RAM: Random Access Memory
RAM is fast, volatile short-term memory. When you launch a program, the operating system loads it from slow storage into RAM so the CPU can reach it in nanoseconds. Cut the power and RAM’s contents are gone.
That volatility is why RAM is a forensic goldmine. A live memory capture from a running machine can contain plaintext passwords, decryption keys, chat fragments, network connections, and malware that never touches disk. In digital forensics, the ordering rule is “collect the most volatile evidence first,” and memory sits near the top.
- Acquisition: tools like
avml(Linux), WinPmem/DumpIt (Windows), or a hypervisor snapshot produce a raw memory image. - Analysis: Volatility 3 parses that image to list processes, open sockets, injected code, and recoverable keys.
For an attacker with physical access, cold-boot attacks exploit the fact that RAM contents fade slowly after power loss, sometimes long enough to recover encryption keys. Full-disk encryption that keeps keys in the CPU rather than DRAM is one countermeasure.
Storage: HDDs and SSDs
Storage is the long-term, non-volatile home for data.
- HDD (hard disk drive): mechanical platters and a moving read/write head. Cheap per terabyte, slow, and recoverable in surprising ways because deleting a file usually just unlinks it.
- SSD (solid-state drive): flash memory, no moving parts, far faster. SSDs complicate forensics: the TRIM command and wear-levelling can wipe or relocate “deleted” blocks in the background, so recovery is less reliable than on spinning disks.
Storage is where the sensitive data lives, so understanding file systems is essential for finding artefacts, hidden files, and deleted data. Know the common ones: NTFS on Windows, ext4 on most Linux systems, APFS on macOS.
lsblk -f # list block devices with filesystems and mount points
The Motherboard and Firmware
The motherboard is the printed circuit board that wires everything together. Buses and PCIe lanes carry data between the CPU, RAM, and slots where the GPU, network cards, and NVMe drives connect.

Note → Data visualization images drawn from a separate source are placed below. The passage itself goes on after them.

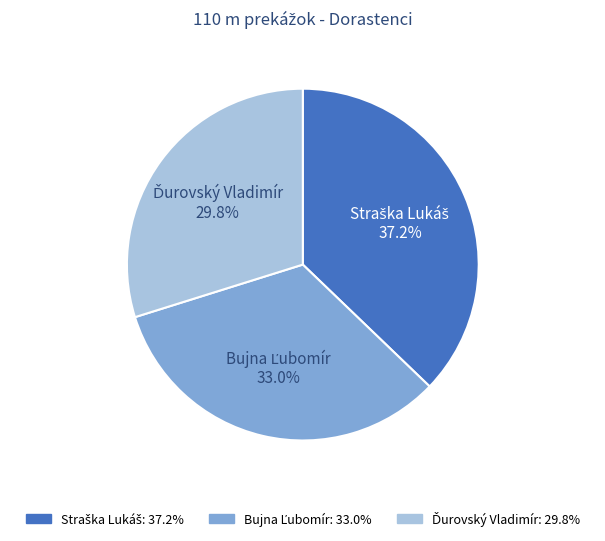

Is there a majority slice in this chart?

No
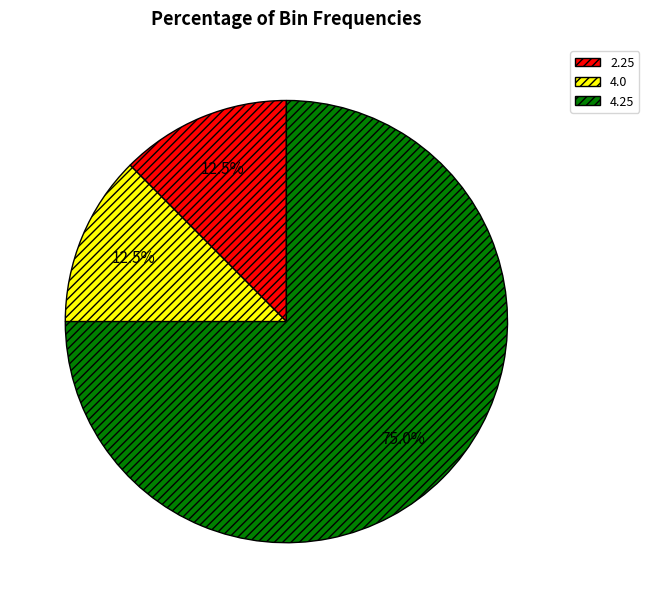

What is the largest slice in the pie chart?

4.25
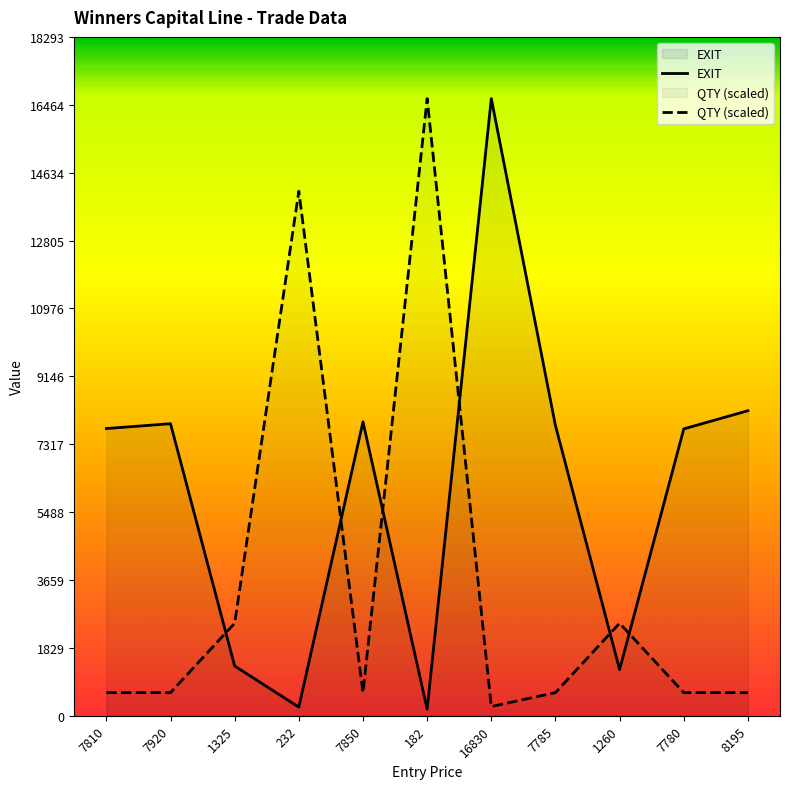

What is the difference between the QTY values at 7780 and 16830?

374.2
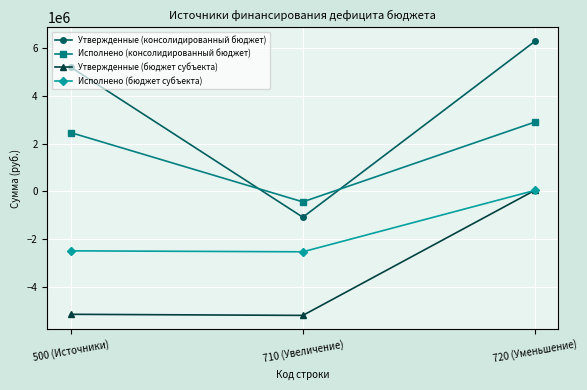

What is the label of the 2nd point from the left?

710 (Увеличение)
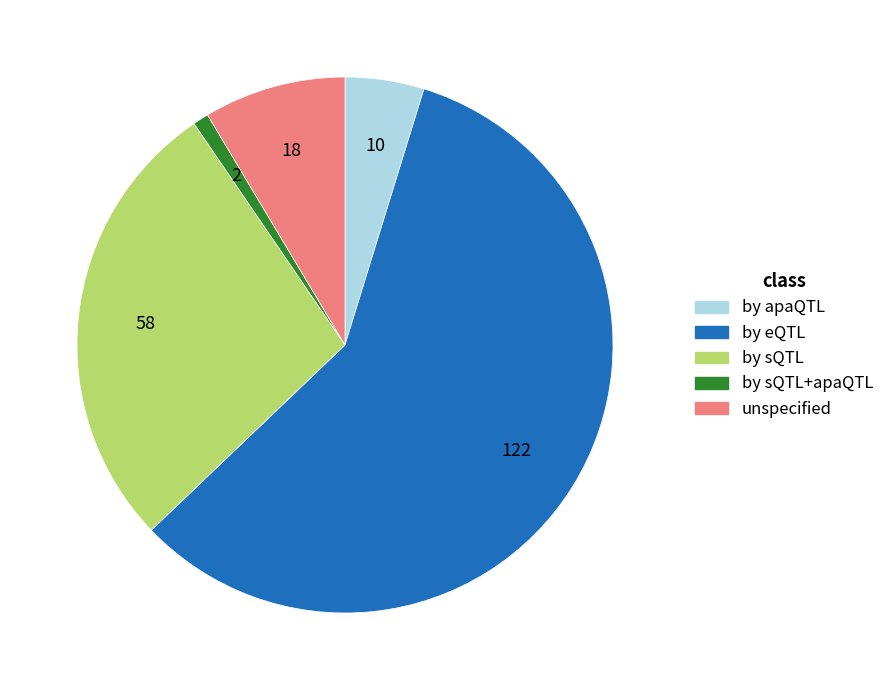

Which category has the smallest portion of the pie?

by sQTL+apaQTL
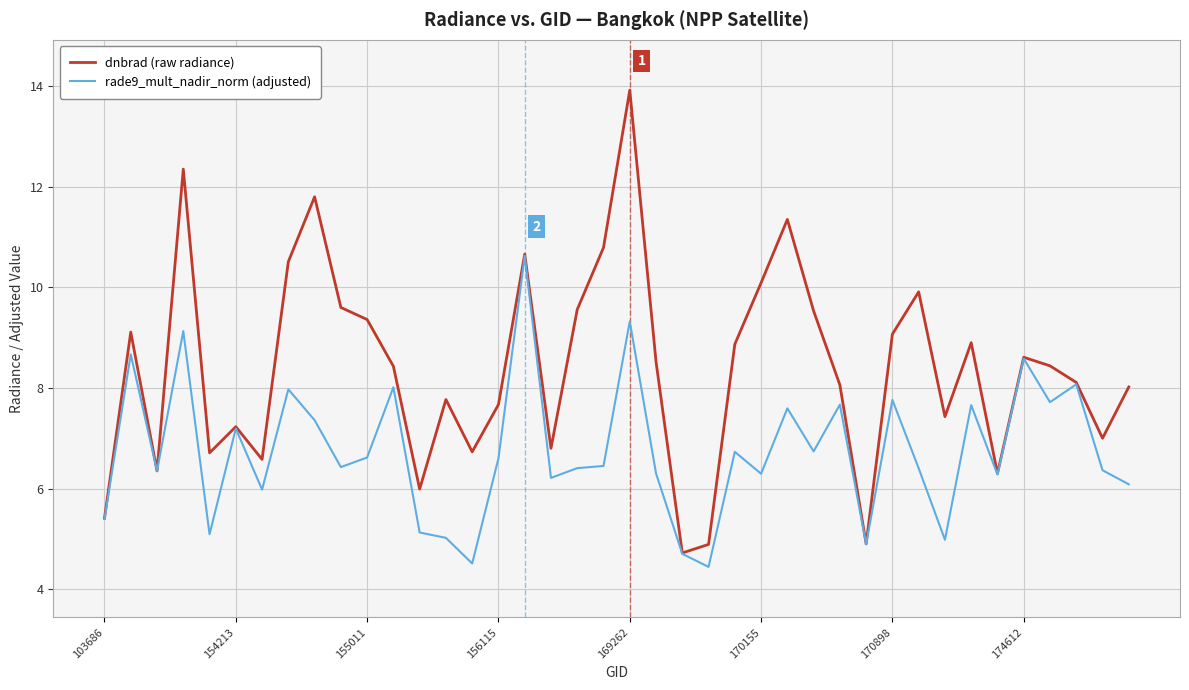

True or false: dnbrad (raw radiance) has more than 1 points higher than both neighbors.

True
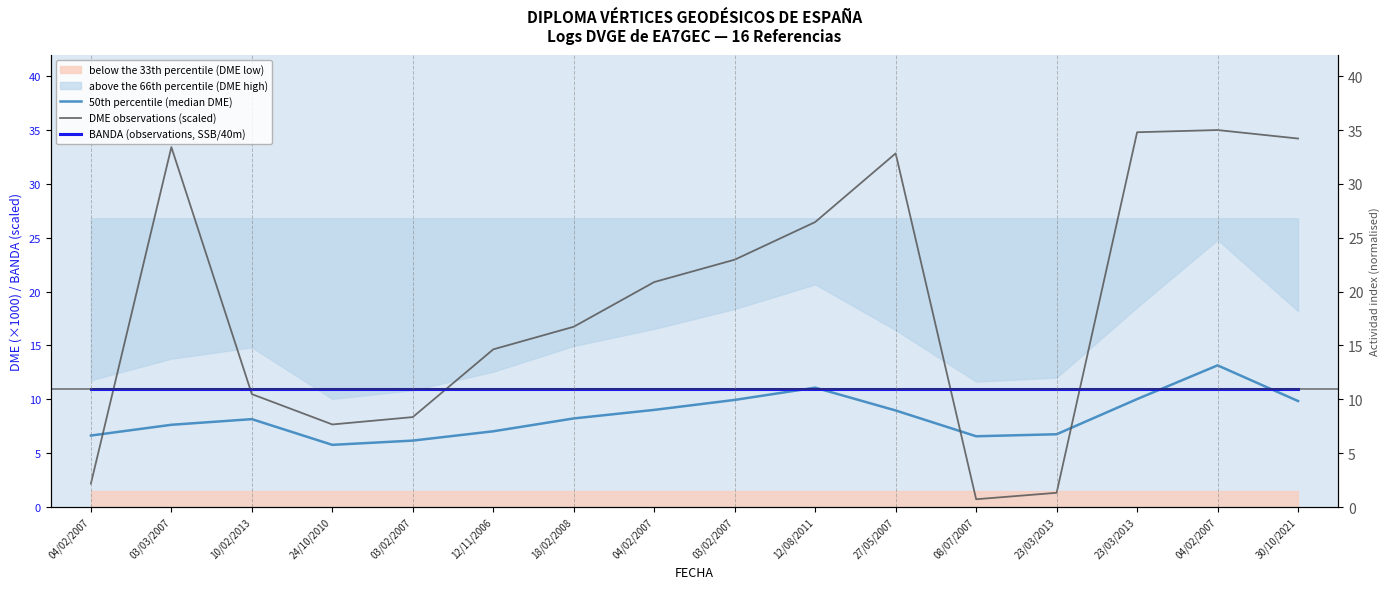

What is the label of the 7th point from the left?

18/02/2008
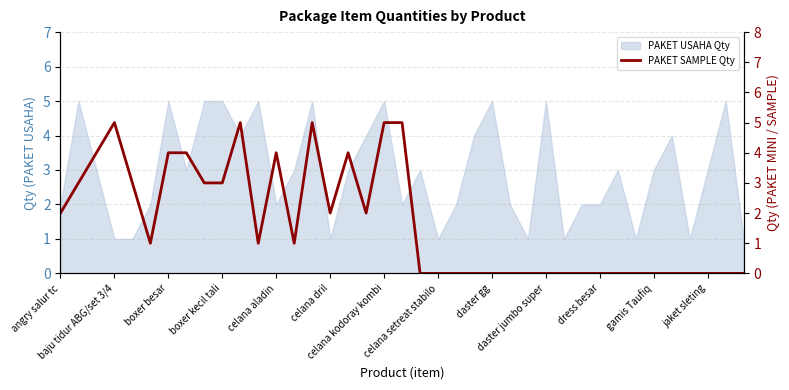

The chart shows a value of -3 at 37. True or false?

False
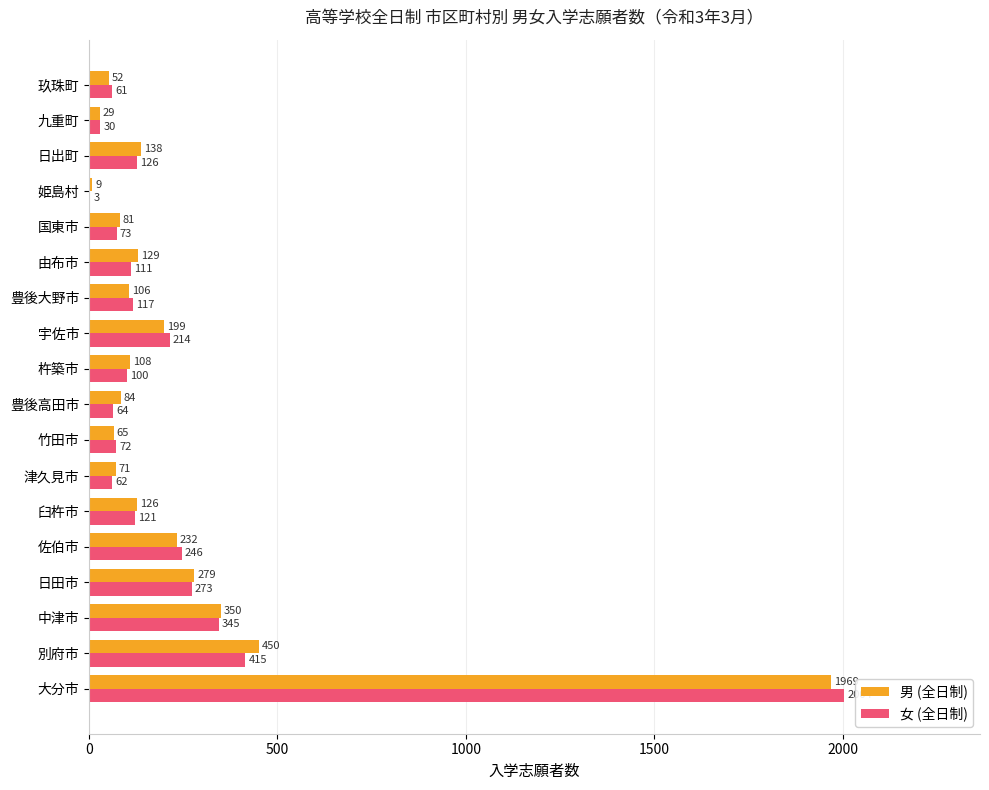

Which series changed the most between 日田市 and 杵築市?

女 (全日制)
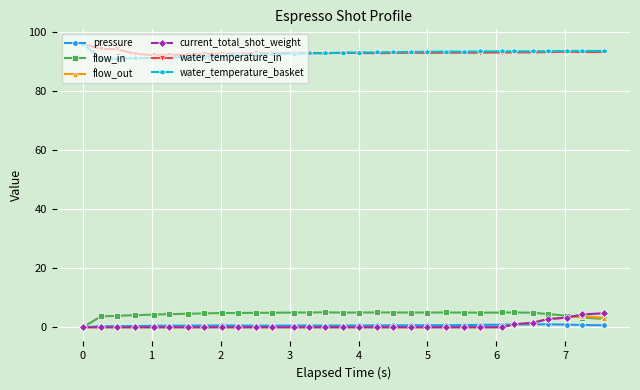

What is the average value of the current_total_shot_weight series?

0.6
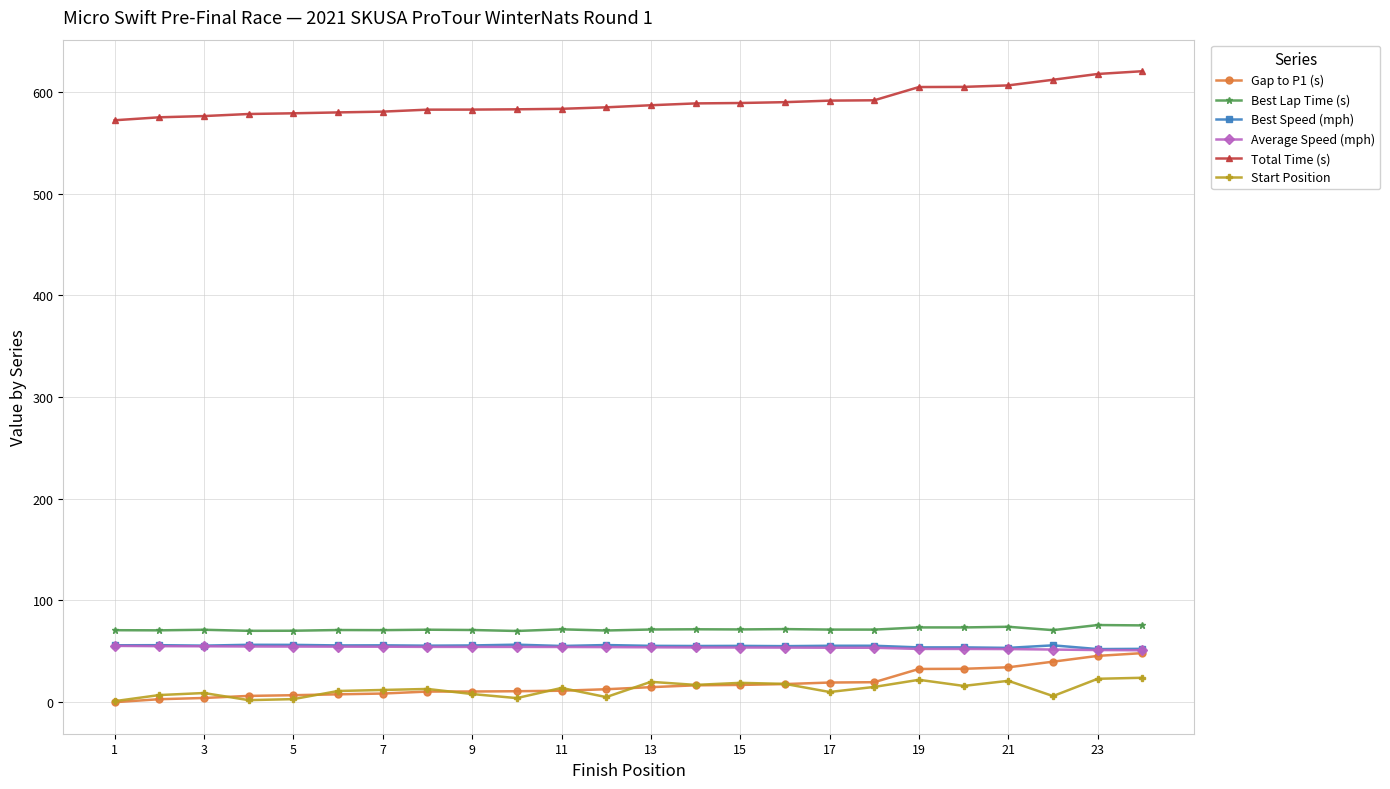

How many values in the Total Time (s) series exceed 587?

12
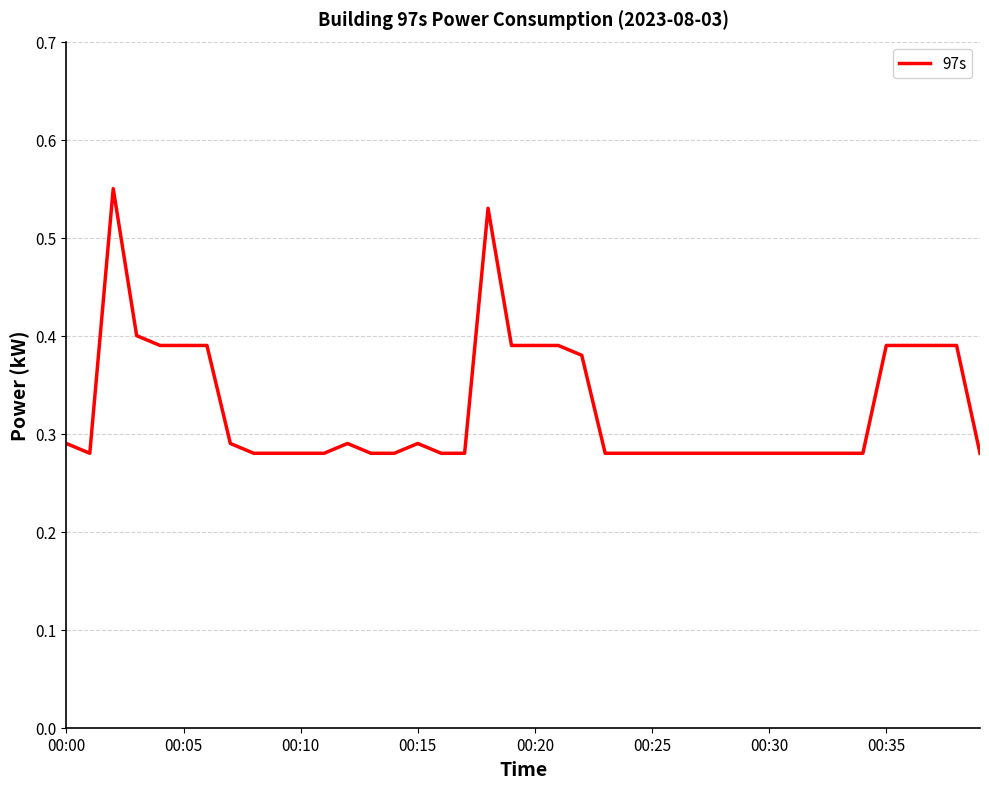

Does the chart display data point markers on the line(s)?

No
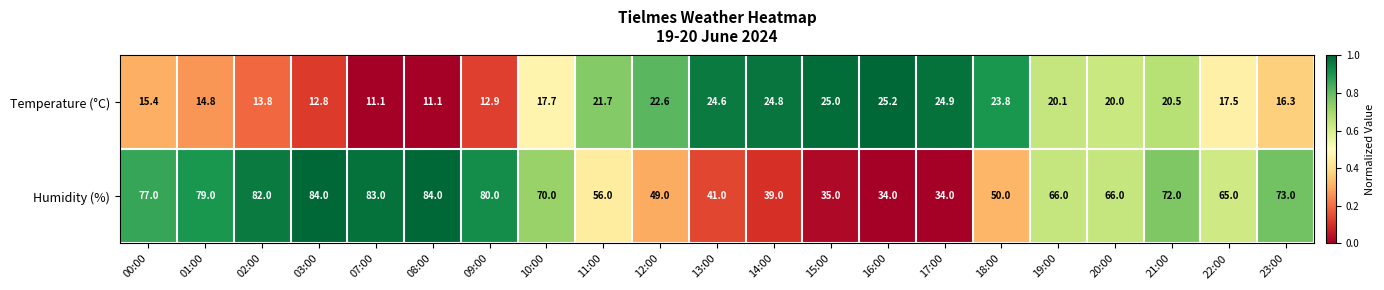

What is the minimum value for Humidity (%)?

34.0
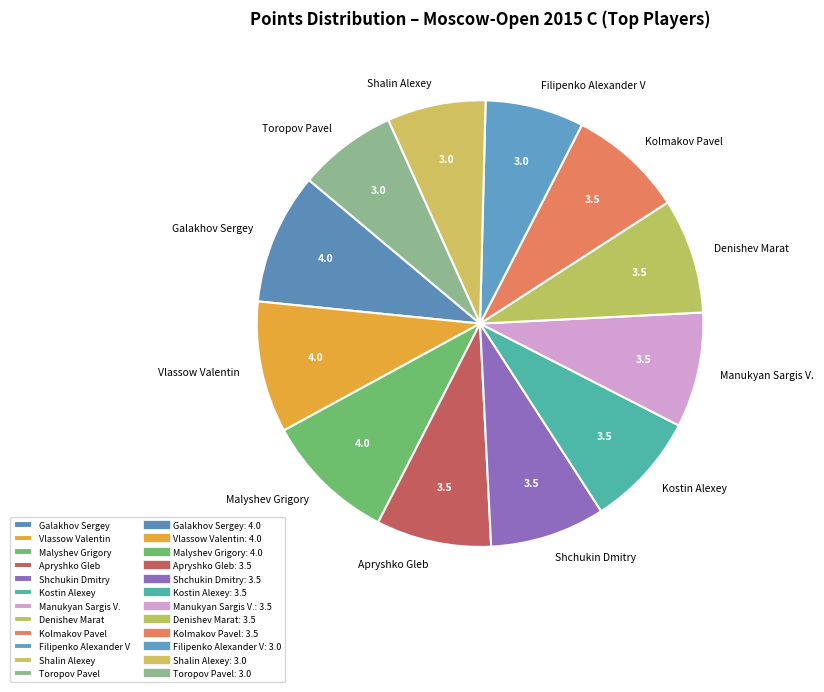

How many segments does this pie chart have?

12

The security-relevant part is the firmware. Before any operating system loads, the motherboard’s UEFI firmware (the modern replacement for legacy BIOS) initialises hardware and hands off to a bootloader. Because it runs first and lives below the OS, firmware is a prized target: a rootkit planted in UEFI or in a device’s option ROM can survive OS reinstalls and even drive swaps. Secure Boot and measured boot with a TPM exist to detect and block exactly this kind of tampering.
When Hardware Is the Attack Surface
Many advanced attacks bypass software defences by going after the silicon itself:
- Side-channel attacks infer secrets from physical behaviour rather than breaking crypto directly. Timing, power draw, and electromagnetic emissions can all leak key material; Spectre and Meltdown showed that CPU speculative execution could leak memory across boundaries.
- Rowhammer flips bits in DRAM by hammering adjacent memory rows, corrupting data an attacker was never authorised to touch.
- DMA attacks abuse high-speed ports (Thunderbolt, PCIe) that grant direct memory access, letting a malicious peripheral read RAM without the CPU’s involvement. Kernel DMA protection and IOMMU settings mitigate this.
You do not need to weaponise any of these to be a competent tester, but knowing they exist changes how you assess a device. Physical access and firmware trust are part of the operating system and forensic threat model, not an afterthought. Treat every technique here as something to understand and defend, and only ever test hardware you own or are explicitly authorised to assess.